Experimentation. There’s a concept we could really benefit from in philosophy, politics, diplomacy. Whatever happened to the scientific method? Most international actions are justified by precedent, tradition, and principles that are universal to playground bullies. What about something different for a change? Testing various possibilities to see what a new outcome would look like? Replacing current methods of conflict resolution with, say, a best-of-seven chess series? Just to see if that reduces strife in any way.
I’m obviously getting carried away here. Even if an agreement to play chess would save a million lives, no one’s going to actually do it. That would just be crazy-talk. The macho principles of status quo leaders and words like “realism” and “realpolitik” and “real stupid” make sure that hope stays well out of reach for those who care in this world.

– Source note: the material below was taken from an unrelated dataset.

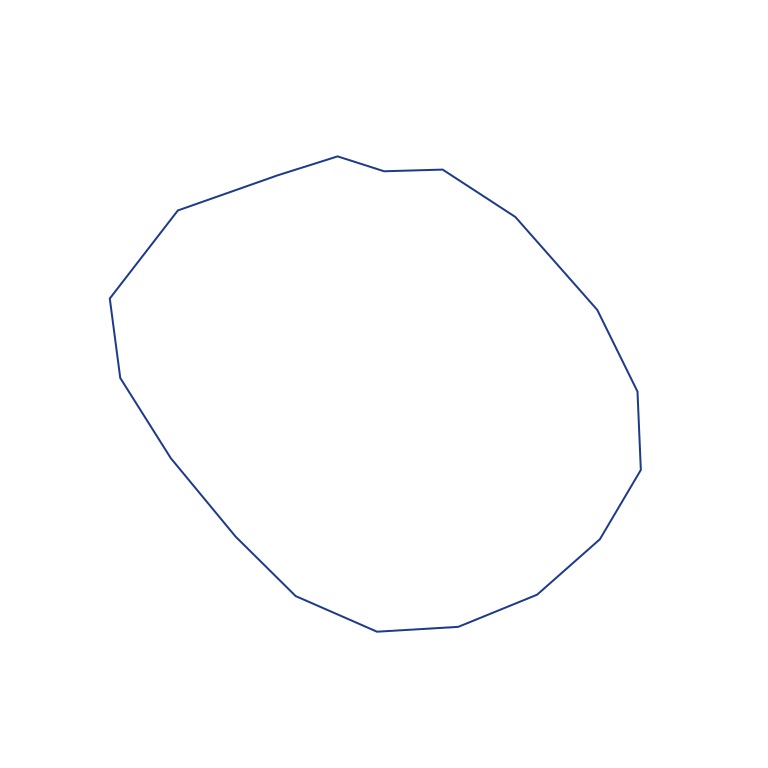 SVG path tracing the border of Bamako, rotated 145°
{"feature_id": "MLI-2792", "entity_name": "Bamako", "entity_type": "District", "adm_level": 1, "iso_a3": "MLI", "parent_name": "Mali", "parent_adm1": "", "projection": "orthographic", "projection_center": [-8.0, 12.623], "detail": "fine", "context": "isolated", "style": "outline", "palette": "blue", "viewbox_px": 768, "rotation_deg": 145, "n_neighbors": 0, "source": "natural_earth", "source_scale": "10m", "svg_char_len": 394}
<svg xmlns="http://www.w3.org/2000/svg" viewBox="0 0 768 768"><g transform="rotate(145 384 384)"><path d="M379.4,123.6L462.5,142.5L531.8,185.1L578.0,260.9L593.1,344.1L601.2,445.5L596.6,540.2L559.6,611.3L453.3,644.4L351.6,616.0L291.5,597.1L261.9,558.2L213.0,526.0L180.6,445.5L166.8,322.4L180.7,232.4L222.9,166.3L296.2,133.0L379.4,123.6Z" fill="none" stroke="#1e3a8a" stroke-width="2"/></g></svg>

The overarching point is that we have all the tools we need to fix everything. They’re located between the crowns of our heads and the roofs of our mouths, and despite all evidence to the contrary, we all have them. The only thing we need on top of that is the will. The will to do something differently, to change it up, to take a leap of faith while banking on the unprecedented and almost incomprehensible ability of the human perspective to adapt and change. And the only evidence for all this faith and hope anyone should need is a history book. Look at what we can do now that we couldn’t do then. Are you really telling me we couldn’t apply that progress to improvements in peace, equality, and spiritual fulfillment?
You gotta want it. It’s our only hope.